Preterm Birth in Birth Outcomes: Measures and Data
What is the public health burden of preterm births?Preterm infants are more likely than term infants to experience respiratory distress, infection, central nervous system complications, feeding difficulties, and slow weight gain. Preterm birth and low birth weight combined are the second leading cause of infant mortality in the U.S., and the leading cause of mortality among black infants under 1 year. In 2008, 9.0% of singleton (one baby) births in Washington were preterm.

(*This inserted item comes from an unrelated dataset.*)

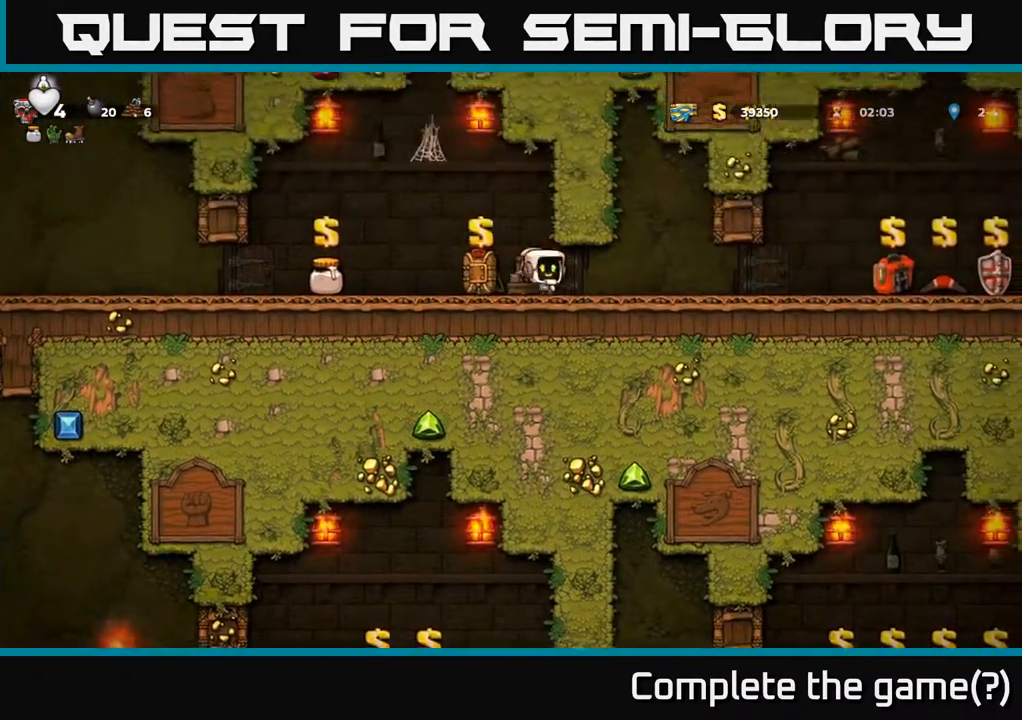
{"buttons": [], "left_stick": "down-left", "right_stick": "center", "events": [[200, "left_stick", "down"], [333, "left_stick", "down-left"]]}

Some populations in Washington have a higher risk of preterm birth than others. From 2006-2008, 16.3% of American Indian and Alaska Native babies were born preterm compared to 12.9% non-Hispanic (NH) African American babies, 11.3% Hispanic babies, 10.7% NH American Pacific Island babies, and 9.9% NH Caucasian babies. The Maternal and Child Health Data Report and the Perinatal Indicators Report for Washington Residents provide more detailed statistics on these trends. See the Health of Washington State to explore the relationship between preterm birth rates, low birth weight, income, education and other socioeconomic factors.
Although the causes of preterm birth are not well understood, preterm delivery is clearly associated with maternal age younger than 18 or older than 40, smoking, alcohol use, perinatal infection, and a number of other risk factors (discussed under Basic Facts for Preterm Birth).
Some environmental exposures may influence risk for preterm birth. Some researchers are exploring the relationship between exposures to a variety of contaminants and preterm birth, including air pollution, but results remain inconclusive. WTN maintains a list of recent publications that discuss the scientific evidence concerning the impact of environmental hazards on an array of birth outcomes, including preterm birth.
How is preterm birth defined and tracked?The preterm birth rate is calculated by dividing all live births born before 37 weeks gestation by the total number of live births in the same time period, and multiplying by 100. Preterm births can be classified into 3 groups: "preterm" (live births under 37 weeks), "moderately preterm" (live births between 32-36 weeks), and "very preterm" (live births less than 32 weeks).
In Washington, the Department of Health (DOH) Center for Health Statistics tracks birth through the Vital Registration System. The State Registrar reports birth data to CDC National Center for Health Statistics, which maintains files on all births in the United States and its territories. Data are standardized among all jurisdictions and are generally available one year later than state data.
What is being done to reduce the rate of preterm birth? In Washington, DOH and Department of Social and Health Services (DSHS) work with a variety of partners in the state to carry out programs to prevent low birth weight, preterm birth, and promote healthy pregnancies, including:
These services address issues that promote healthy birth outcomes such as prevention of unintended pregnancy, healthy birth spacing, prenatal medical care access, smoking cessation, alcohol and drug use prevention, healthy weight gain, and addressing family violence.
- State Title X Family Planning Program: family planning and women’s health services
- Special Supplemental Nutrition Program for Women, Infants and Children (WIC): breastfeeding support, nutritious foods, education and referrals to preventive services
- First Steps Program: prenatal medical care, Maternity Support Services, Infant Case Management
- Take Charge Program: family planning services for low income men and women
Other Department of Health activities include data surveillance, perinatal quality improvement projects, and development and dissemination of preconception healthy living messages.